How I Lost God In A Megachurch (and found Him in a cafeteria)

   

      As a staff member  at a growing megachurch, every week I sat in pastor’s meetings where we dissected the worship service bit by bit, like a frog in a high school biology class.  Every piece was systematically analyzed, discussed and reviewed to death.  Week after week, as if God’s presence could be categorically formulated with just the right selection of music, the exact style and selection of vocal pieces, the flawless presentation of multi-media.  As if God showing up was something any of us had any control over.  Perhaps, it was in hopes that if God didn’t show up, no one would notice as long as the musicians were talented, the vocalists were amazing and the lighting and media created the right ambiance.
            Somehow when the Holy of Holies is pinned down to the dissection table, the essence of what makes it holy disappears.  The goosebump, shivers down your spine, God-is-in-the-house thing somehow refuses to be captured and put in a jar like the pickled specimens in a science lab.  Even in a megachurch with a multi-million dollar budget, ivy-league educated executive pastors, half-a million dollars worth of theatrical lighting, state of the art sound equipment and recording quality worship bands, the presence of God remains sovereignly in His control and refuses to be manipulated or exploited, even by our best intentions.  Yet there we sat, week after week, every Tuesday morning, dissecting the worship service as if God showing up depended on our analysis.
            And somewhere in and amongst all the dissecting, analyzing, reviewing and debriefing, I had lost Him.  I had lost God.  I could market Him, I could make Him seeker-friendly, I could wrap Him in a creative, entertaining package that would draw crowds of thousands, but I couldn’t find Him; not for myself;  not for real.  Not in the way that I had found Him when I was 13 and I would cry as I felt His love wash over me like gentle ocean waves.  I had lost God in the middle of a megachurch.  I knew it, but I was too scared to admit it.  So I continued to sit around the dissection table every Tuesday morning, poking and prodding and…pretending.

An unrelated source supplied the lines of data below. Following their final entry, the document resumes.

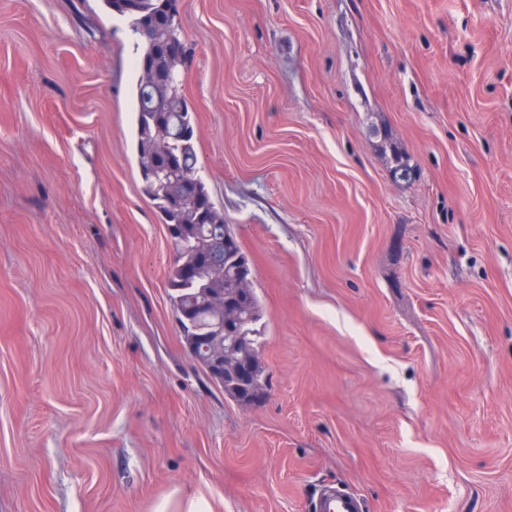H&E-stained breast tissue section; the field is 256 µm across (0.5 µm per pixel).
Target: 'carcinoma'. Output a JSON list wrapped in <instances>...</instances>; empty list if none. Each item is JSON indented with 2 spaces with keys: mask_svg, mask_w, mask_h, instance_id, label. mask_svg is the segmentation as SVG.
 <instances>
[{
  "mask_svg": "<svg viewBox=\"0 0 512 512\" xmlns=\"http://www.w3.org/2000/svg\"><path fill=\"white\" fill-rule=\"evenodd\" d=\"M102 5L128 20L136 36L134 66L138 73L143 65L162 58L167 44L183 38L180 19L171 14L169 0H102ZM134 99L135 152L144 192L172 233L176 251L168 272L169 299L184 346L195 354L194 361L208 370L212 355L229 349L224 319L211 308V300L225 292L242 296L240 331L256 341V347L246 354L255 367V398L267 388L256 328L262 307L254 279L241 274L237 264L224 265L221 277L204 262L212 241L233 231L224 223V213L215 206L199 175L193 117L186 106L181 74L161 67L155 83L146 85L137 79ZM187 174L194 176L196 192L178 207H169V185Z\"/></svg>",
  "mask_w": 512,
  "mask_h": 512,
  "instance_id": "cac0c4a2",
  "label": "carcinoma"
}]
</instances>
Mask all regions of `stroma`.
Here are the masks:
<instances>
[{
    "instance_id": "stroma-1",
    "label": "stroma",
    "mask_w": 512,
    "mask_h": 512,
    "mask_svg": "<svg viewBox=\"0 0 512 512\" xmlns=\"http://www.w3.org/2000/svg\"><path fill=\"white\" fill-rule=\"evenodd\" d=\"M268 387L189 356L127 22L0 0V512H512V0H180ZM409 157L394 180L391 147ZM311 508L313 512H365L363 499L342 486L321 490Z\"/></svg>"
}]
</instances>
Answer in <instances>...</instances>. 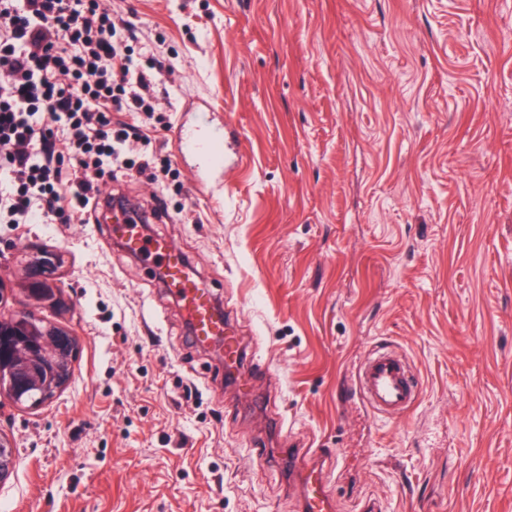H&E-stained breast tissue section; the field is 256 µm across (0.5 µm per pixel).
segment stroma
<instances>
[{
    "mask_svg": "<svg viewBox=\"0 0 512 512\" xmlns=\"http://www.w3.org/2000/svg\"><path fill=\"white\" fill-rule=\"evenodd\" d=\"M171 103L178 174L103 178L145 209L264 370L250 415L185 339L156 262L111 222L0 223V311L25 269L75 332L70 384L0 405L9 512H299L257 448L322 466L334 512H512V0H124ZM227 134L204 185L177 146L198 107ZM420 376L386 419L339 403L377 345Z\"/></svg>",
    "mask_w": 512,
    "mask_h": 512,
    "instance_id": "stroma-1",
    "label": "stroma"
}]
</instances>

            Maybe that’s why I was so surprised when God showed up…unannounced…in a cafeteria.  I didn’t even see it coming.  A hot Indian Summer night in a tiny little excuse for a cafeteria with a handful of moms and dads, toddlers and teens, watching three of my dance students dance to worship music from a $79 boombox under fluorescent lights in sweatpants and t-shirts.  God showed up, and as the music played, I watch those three young ladies dance as if they were on stage with the New York City Ballet.  I tried hard to swallow the lump in my throat and hoped that no one would notice me trying to hold back the tears.  Until I looked around and realized that tears were flowing all over that little cafeteria.  On the faces of moms grateful for young women who weren’t embarrassed to dance with abandon as an act of worship, on the awestruck faces of little girls who dreamed of one day doing the same thing, in the almost embarrassed admiration of Dads who recognized they were standing on holy ground…in the middle of a cafeteria.  God showed up.
            Isn’t that just like God though?  His presence, that sense of something so much bigger than anything our minds can fully comprehend, yet so personally intimate with the true essence of who we are, refuses to conform to the towers of Babel we try to build to reach him and instead shows up when we least expect it, a burning bush in the middle of our everyday to-do list.  May we never grow too busy or too calloused to recognize the Holy in the midst of the mundane.  May we have the wisdom to know that when this happens we need make the time to remove our shoes and acknowledge that we are in fact standing on holy ground.  May we always be watching with eager anticipation for those moments, when God shows up.